In order to find opportunities, “networking is key and networking was hurt by the pandemic,” Hill said. “You cannot really break into an employment situation, in my view, over Zoom.”

A recruiter for Envoy Air and a representative of Bass Pro Shop said this was the first job fair they had participated in since the start of the pandemic.

Other participants included Arkansas Pro Wash, Tokusen, Amazon, Simmons Bank, AT&T and the city of Sherwood, plus dozens of others.

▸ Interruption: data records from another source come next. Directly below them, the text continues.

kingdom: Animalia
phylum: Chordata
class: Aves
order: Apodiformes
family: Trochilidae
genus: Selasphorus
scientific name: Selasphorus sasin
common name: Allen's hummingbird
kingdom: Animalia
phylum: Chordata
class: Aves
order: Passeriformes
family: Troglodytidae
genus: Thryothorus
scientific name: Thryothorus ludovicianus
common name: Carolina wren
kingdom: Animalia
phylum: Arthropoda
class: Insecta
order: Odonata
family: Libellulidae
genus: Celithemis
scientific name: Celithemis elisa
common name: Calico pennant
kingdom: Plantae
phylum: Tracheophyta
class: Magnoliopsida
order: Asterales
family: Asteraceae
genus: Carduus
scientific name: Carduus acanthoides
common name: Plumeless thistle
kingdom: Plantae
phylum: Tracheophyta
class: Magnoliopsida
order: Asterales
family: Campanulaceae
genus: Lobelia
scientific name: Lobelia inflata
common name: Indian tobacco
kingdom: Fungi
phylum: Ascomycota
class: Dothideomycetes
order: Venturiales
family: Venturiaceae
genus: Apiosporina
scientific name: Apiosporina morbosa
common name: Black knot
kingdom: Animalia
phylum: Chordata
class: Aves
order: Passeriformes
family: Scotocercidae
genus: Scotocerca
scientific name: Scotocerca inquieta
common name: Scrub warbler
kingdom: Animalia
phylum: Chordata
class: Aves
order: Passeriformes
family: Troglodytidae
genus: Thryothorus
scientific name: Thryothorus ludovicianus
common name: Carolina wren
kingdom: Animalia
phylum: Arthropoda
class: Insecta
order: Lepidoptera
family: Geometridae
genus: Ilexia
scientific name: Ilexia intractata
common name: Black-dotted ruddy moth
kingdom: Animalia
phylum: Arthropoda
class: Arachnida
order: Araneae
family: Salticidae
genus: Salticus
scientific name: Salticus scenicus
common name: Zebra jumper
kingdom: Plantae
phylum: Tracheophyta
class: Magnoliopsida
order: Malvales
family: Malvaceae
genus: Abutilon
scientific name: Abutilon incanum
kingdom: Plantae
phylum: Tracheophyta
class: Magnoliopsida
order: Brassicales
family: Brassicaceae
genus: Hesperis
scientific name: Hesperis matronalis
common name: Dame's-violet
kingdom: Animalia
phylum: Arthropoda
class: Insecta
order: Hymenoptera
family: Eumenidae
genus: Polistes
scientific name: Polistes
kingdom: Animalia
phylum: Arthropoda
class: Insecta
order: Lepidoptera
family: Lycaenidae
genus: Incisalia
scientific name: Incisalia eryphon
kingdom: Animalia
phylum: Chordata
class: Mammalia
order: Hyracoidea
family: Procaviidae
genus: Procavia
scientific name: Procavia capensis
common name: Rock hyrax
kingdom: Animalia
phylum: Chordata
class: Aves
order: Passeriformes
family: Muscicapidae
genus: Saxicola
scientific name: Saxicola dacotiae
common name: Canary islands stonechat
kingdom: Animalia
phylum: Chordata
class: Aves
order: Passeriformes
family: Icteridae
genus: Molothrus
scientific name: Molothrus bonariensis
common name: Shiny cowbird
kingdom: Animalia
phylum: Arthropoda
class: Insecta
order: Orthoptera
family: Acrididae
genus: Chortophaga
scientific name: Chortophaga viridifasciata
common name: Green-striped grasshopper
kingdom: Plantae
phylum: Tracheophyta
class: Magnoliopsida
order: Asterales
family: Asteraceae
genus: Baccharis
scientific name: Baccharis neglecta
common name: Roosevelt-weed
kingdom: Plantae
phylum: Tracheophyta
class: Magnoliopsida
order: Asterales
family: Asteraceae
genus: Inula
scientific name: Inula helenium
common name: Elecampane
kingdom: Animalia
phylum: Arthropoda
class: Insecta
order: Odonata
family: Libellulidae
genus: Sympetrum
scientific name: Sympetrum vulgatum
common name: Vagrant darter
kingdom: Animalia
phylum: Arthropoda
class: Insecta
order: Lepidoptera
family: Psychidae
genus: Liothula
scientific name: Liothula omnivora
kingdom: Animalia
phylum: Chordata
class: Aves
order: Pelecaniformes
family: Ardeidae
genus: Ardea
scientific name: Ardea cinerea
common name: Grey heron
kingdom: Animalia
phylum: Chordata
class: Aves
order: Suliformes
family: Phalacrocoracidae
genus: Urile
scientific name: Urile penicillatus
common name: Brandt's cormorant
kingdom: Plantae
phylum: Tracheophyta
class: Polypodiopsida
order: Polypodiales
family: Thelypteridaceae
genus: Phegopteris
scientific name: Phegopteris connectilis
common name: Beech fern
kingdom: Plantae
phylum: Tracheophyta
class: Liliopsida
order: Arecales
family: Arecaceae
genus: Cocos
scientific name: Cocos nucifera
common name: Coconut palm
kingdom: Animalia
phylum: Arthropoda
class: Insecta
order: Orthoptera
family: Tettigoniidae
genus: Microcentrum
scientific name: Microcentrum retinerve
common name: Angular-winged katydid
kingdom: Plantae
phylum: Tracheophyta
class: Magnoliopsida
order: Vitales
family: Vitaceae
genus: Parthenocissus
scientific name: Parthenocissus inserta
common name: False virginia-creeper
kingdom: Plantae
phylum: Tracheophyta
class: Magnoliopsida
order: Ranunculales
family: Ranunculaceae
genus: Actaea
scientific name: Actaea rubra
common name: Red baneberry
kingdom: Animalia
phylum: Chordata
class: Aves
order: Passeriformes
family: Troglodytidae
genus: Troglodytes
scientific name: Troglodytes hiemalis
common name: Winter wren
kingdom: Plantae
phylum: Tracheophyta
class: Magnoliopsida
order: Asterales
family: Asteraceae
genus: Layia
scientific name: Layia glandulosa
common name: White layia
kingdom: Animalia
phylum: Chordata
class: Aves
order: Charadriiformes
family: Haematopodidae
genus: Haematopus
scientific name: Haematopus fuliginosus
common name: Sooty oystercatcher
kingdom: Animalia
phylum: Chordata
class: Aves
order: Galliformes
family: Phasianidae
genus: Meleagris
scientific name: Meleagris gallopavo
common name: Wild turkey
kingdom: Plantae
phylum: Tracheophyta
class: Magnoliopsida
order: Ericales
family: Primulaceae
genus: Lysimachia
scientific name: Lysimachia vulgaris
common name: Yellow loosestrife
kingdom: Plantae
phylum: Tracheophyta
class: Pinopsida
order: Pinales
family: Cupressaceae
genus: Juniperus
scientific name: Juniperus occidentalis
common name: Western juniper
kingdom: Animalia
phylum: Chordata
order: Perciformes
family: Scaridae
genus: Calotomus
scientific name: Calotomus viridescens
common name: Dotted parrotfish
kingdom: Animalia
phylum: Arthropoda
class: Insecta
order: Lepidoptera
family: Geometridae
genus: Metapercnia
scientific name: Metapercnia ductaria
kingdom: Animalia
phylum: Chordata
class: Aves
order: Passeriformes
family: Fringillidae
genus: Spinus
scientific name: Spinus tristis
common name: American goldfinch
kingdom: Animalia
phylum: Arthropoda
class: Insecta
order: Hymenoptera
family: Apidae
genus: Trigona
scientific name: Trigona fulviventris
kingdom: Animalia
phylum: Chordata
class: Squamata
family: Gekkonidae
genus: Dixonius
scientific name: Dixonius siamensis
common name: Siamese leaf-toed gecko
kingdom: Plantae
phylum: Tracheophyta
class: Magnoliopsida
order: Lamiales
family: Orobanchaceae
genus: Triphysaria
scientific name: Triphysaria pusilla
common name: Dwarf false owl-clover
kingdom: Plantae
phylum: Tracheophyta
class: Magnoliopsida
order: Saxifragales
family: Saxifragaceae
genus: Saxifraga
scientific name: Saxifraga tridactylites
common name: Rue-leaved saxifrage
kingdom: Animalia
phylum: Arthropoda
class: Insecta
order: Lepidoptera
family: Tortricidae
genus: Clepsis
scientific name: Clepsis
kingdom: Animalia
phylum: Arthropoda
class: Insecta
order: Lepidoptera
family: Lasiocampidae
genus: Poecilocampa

Army recruiters distributed military-themed water bottles and cellphone pop socket grips. Bass Pro Shop gave away mugs and flashlights.

Participants were required to wear masks, and hand sanitizer was readily available.

In the parking lot, the Big Dawg’s BBQ food truck competed with X-treme Tacos and Tamales for lunch-time customers.

Erykah Rice, a senior at Philander Smith College, said she appreciated the event.

“A lot of interesting jobs,” she said.

Despite the recent economic downturn, she sounded upbeat about her job prospects.

“For social work, it’s kind of easier because everybody always needs a social worker,” she said.

Bill Howell, a veteran from Conway, said he wanted to see what opportunities were available.

The job recruiters were “more than informative,” he said. “There are probably jobs around that are good jobs if people want them. They just have to hook up with the right one.”